Les sorcières sont de retour… et elles sont sur TikTok !

La figure de la sorcière a toujours fasciné autant qu’elle a pu susciter la peur. Mais depuis un an, les réseaux sociaux attestent d’une multiplication d’adeptes de la magie, dans une version inspirée du paganisme, de l’écologie, et du féminisme.

« On commence par broyer des feuilles de laurier et de lilas, ainsi que du romarin. On ajoute du sel et du sel noir, du poivre, de la cannelle, du cumin, du paprika, et du curry. » Cet extrait d’une vidéo TikTok n’est pas une recette de cuisine, mais celle d’une « poudre de bannissement et de protection, elle servira à bloquer les mauvaises énergies, les mauvaises habitudes, et les mauvaises personnes.« 

Tutoriels pour jeter des sorts, invoquer la chance, contrer de mauvaises énergies, et même affirmer faire bouger des objets à distance… Depuis plus d’un an, les vidéos sur la sorcellerie se multiplient. Et il ne s’agit pas de fans d’Harry Potter ou du Magicien d’Oz, mais bien d’une véritable tendance à croire en la magie.
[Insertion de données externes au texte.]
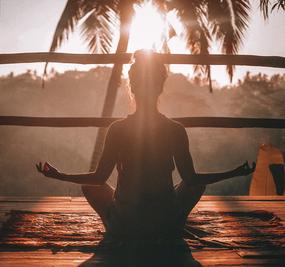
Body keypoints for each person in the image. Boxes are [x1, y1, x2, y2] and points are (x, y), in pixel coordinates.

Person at [36, 50, 255, 240]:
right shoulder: (175, 129)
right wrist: (234, 172)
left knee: (91, 186)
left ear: (132, 87)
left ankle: (114, 226)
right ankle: (175, 222)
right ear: (160, 88)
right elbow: (192, 179)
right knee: (195, 184)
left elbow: (99, 178)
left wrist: (60, 175)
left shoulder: (118, 129)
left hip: (126, 224)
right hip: (164, 222)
La sorcière, entre haine et admiration

The Salem Martyr, par Thomas Satterwhite Noble

L’occulte a toujours nourri bien des peurs mais aussi des fantasmes. De l’Antiquité au Moyen-Age, les croyances dans les esprits ou les créatures magiques émaillent l’imaginaire collectif. Mais c’est surtout au début de la Renaissance que les sociétés chrétiennes s’organisent pour condamner les personnes accusées de sorcellerie. De nombreux massacres s’ensuivent, comme ceux de Pierre de Lancre au pays basque, ou les tristement célèbres sorcières de Salem, en Amérique.

Si une telle peur est tombée est désuétude, l’image de la sorcière a été réhabilitée, d’abord par des fictions qui la rendent sympathique, mais aussi par des mouvements féministes qui y voit des martyrs du système patriarcal. L’autrice Mona Cholet a signé un ouvrage phare sur la question, intitulé, Sorcières, la puissance invaincue des femmes. Elle y fait un parallèle entre le féminin sacrée et la nature.

Couverture du livre

 Est sorcière une femme qui ose « regarder à l’intérieur d’elle-même »,

Manifeste de W. I. T. C. H. (Women’s International Terrorist Conspiracy from Hell) paru en 1968, cité par Mona Chollet

Mais de plus en plus de personnes croient fondamentalement à la sorcellerie et s’y adonnent via les réseaux sociaux. Il suffit de taper « sorcellerie » sur Youtube pour tomber sur des vidéos expliquant le B.A. BA de la magie blanche ou noire (voir verte, quand on utilise les forces de la nature). Il y a même eu un débat dessus organisé par l’animateur télé Cyril Hanouna en mars dernier. Était invitée Sarah, une des fameuses sorcières de TikTok, qui comptabilise 1,5 millions d’abonnés sur son compte.

Sarah AL est une influenceuse dont les contenus sont orientés autour de la sorcellerie et du mysticisme

Attention aux dérives

Si les plus cartésiens peuvent froncer les sourcils, ce ne sont là que des pratiques plutôt inoffensives. Il convient toutefois de mettre en garde contre des dérives possibles, comme de négliger de se soigner avec des médicaments en préférant demander un sort à quelqu’un. Mais un phénomène plus dangereux arrive aussi dans le « WitchTok », à savoir les accusations de malédictions. Certaines sorcières influenceuses déclarent être victimes de mauvais sorts qu’on leur a jetés, et s’ensuit un cercle de soupçons dans la communauté, de nombreuses personnes faisant des stories pour se défendre. Comme le cyberharcèlement est fréquent sur les réseaux, il convient d’être vigilant dans des cas d’accusation qui peuvent conduire au cyber-lynchage. Que les sorcières ne deviennent pas les nouveaux inquisiteurs.